Actually, the question is no longer
putative: we can assess the EU's efficacy as a counter-terrorist
organisation on the basis of empirical evidence. In the aftermath of
the September 11 attacks, there was a massive extension of EU
jurisdiction in the home affairs field: common rules on immigration and
visas; a European Public Prosecutor; harmonised court procedures; extra
powers for Europol (which the EU artlessly refers to as "the embryonic
federal police force"); and a unified list of designated terrorist
organisations, with agreed procedures on police surveillance and asset
seizures. There was even a new category of "crimes against the Union",
to be tried, not within national jurisdictions, but under the legal
authority of the EU itself.
And let's not forget the European arrest
warrant (EAW), which contains even fewer safeguards than the
Anglo-American extradition treaty that has got everyone so hot under
the collar: it provides only for a preliminary hearing to establish
that the person in custody is the person named on the court order, that
he is above the age of criminal liability, and that he has not already
been tried for the offence.
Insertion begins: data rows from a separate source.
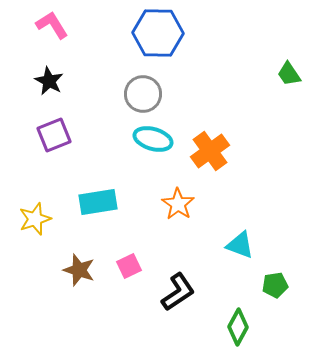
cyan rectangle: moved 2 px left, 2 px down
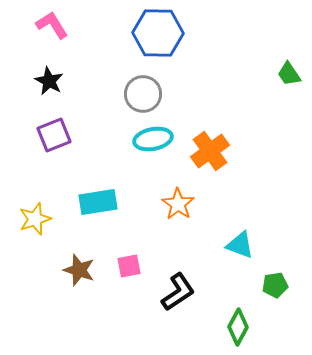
cyan ellipse: rotated 27 degrees counterclockwise
pink square: rotated 15 degrees clockwise
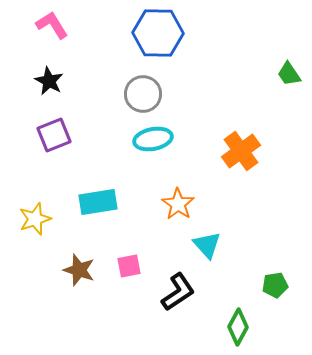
orange cross: moved 31 px right
cyan triangle: moved 33 px left; rotated 28 degrees clockwise
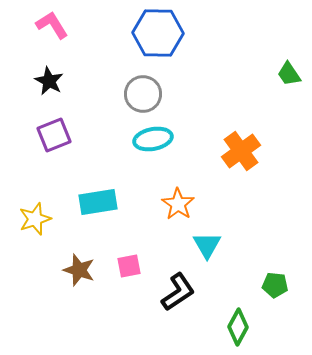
cyan triangle: rotated 12 degrees clockwise
green pentagon: rotated 15 degrees clockwise
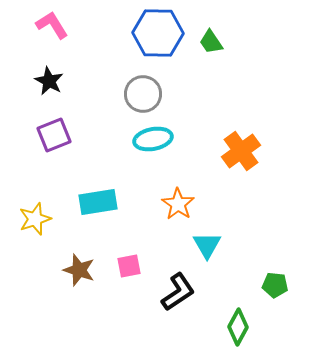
green trapezoid: moved 78 px left, 32 px up
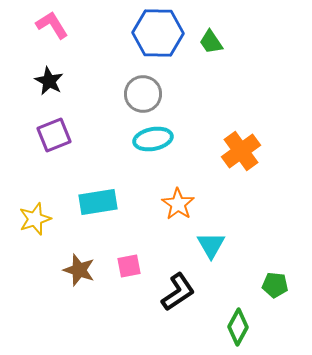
cyan triangle: moved 4 px right
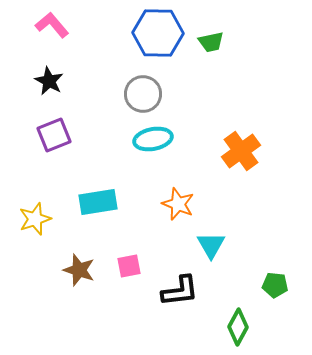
pink L-shape: rotated 8 degrees counterclockwise
green trapezoid: rotated 68 degrees counterclockwise
orange star: rotated 12 degrees counterclockwise
black L-shape: moved 2 px right, 1 px up; rotated 27 degrees clockwise
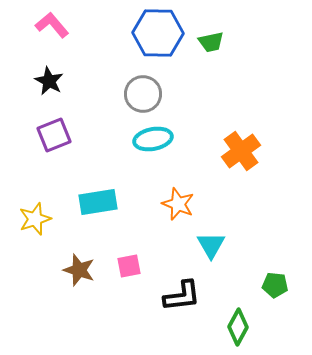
black L-shape: moved 2 px right, 5 px down
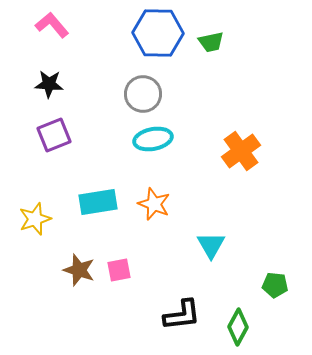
black star: moved 3 px down; rotated 24 degrees counterclockwise
orange star: moved 24 px left
pink square: moved 10 px left, 4 px down
black L-shape: moved 19 px down
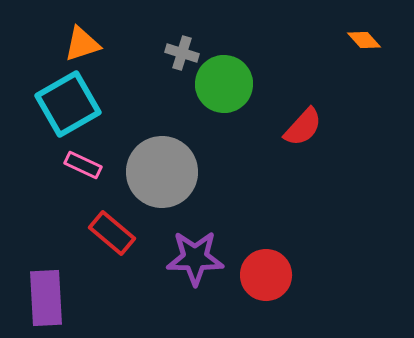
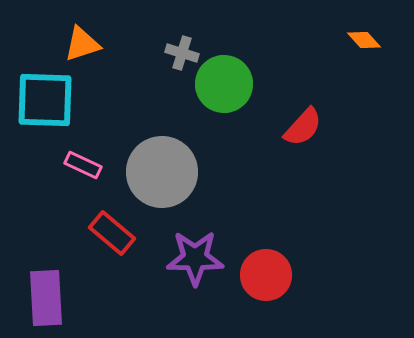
cyan square: moved 23 px left, 4 px up; rotated 32 degrees clockwise
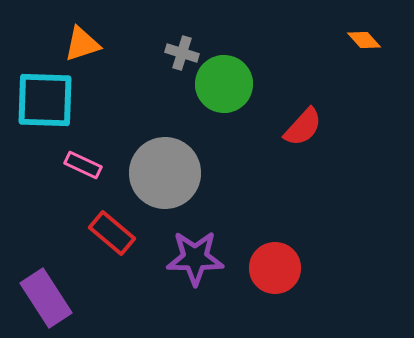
gray circle: moved 3 px right, 1 px down
red circle: moved 9 px right, 7 px up
purple rectangle: rotated 30 degrees counterclockwise
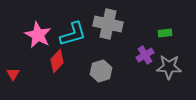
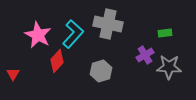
cyan L-shape: rotated 32 degrees counterclockwise
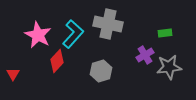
gray star: rotated 10 degrees counterclockwise
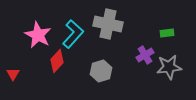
green rectangle: moved 2 px right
No need for any actual evidence whatever.
Yet there were no marches of pin-striped financiers against the EAW, no
fulminating newspaper columns, no complaints by headline-grabbing MPs.
And why not? Because, I put it to you, no one wanted to appear soft on
terrorism.
In fact, the EU's home affairs agenda
was never about taking on the jihadists; if it had been, Brussels would
long ago have listed Hizbollah as a terrorist organisation. The idea,
rather, was to create a single juridical entity. Euro-integrationists
wanted the EU to assume the key attributes of statehood: defined
external borders; common rules on who might cross them; a criminal
justice system and supreme court; police and security forces; and the
right to deal as a sovereign entity with other states. Although there
was some movement towards these goals at the Tampere summit in 1998, it
was the World Trade Centre massacre that gave the federalists their
break. All they had to do was re-label their schemes as "security
measures" and no one would dare to vote against them. As the leader of
the European Liberals, a British Lib-Dem called Graham Watson, put it:
"Osama bin Laden has done more for European integration than anyone
since Jacques Delors." Tasteless, Graham, but true.
Five years on, it is hard to identify a
single anti-terrorist success that can be attributed to Brussels. On
the other hand, we have just won a mighty victory through old-fashioned
police co-operation between three countries which, although on
different continents, are united by language, history and law. Why
should such joint operations be improved by bringing Britain's
procedures into line with Europe, rather than the Anglosphere?
For Euro-enthusiasts, of course, the
question is irrelevant. Indeed, at the very moment that Brussels was
pushing through the EAW, it was seeking to ban extradition to the US on
the grounds that suspects might face the death penalty there. No,
Eurocrats were not responding to an identified terrorist menace.
Rather, they were starting from their conclusion - a united Europe -
and then casting around for arguments to get there.
This is nothing new, of course. Every
federalist departure is presented to the electorates as a remedy to
some existing problem. The euro was meant to be all about making the
single market work better. The common defence policy was sold as a way
of bolstering Nato. What is new is the scope of the EU's ambition. The
powers it is now annexing have always been internal to nation states:
that is why we call them "home affairs". Willie Whitelaw used to tell
his successors at the Home Office: "This is the easiest job in Cabinet:
you never have to deal with foreigners." Not any more.
In a spasm of thoughtlessness, or
perhaps of fear, we are giving Brussels control over matters that are
central to the relationship between government and citizen. At the same
time, we are tossing away the notion of territorial jurisdiction which
is perhaps the supreme safeguard of national sovereignty.
"Europe - Your Country," say the signs
at the European Commission. It soon will be.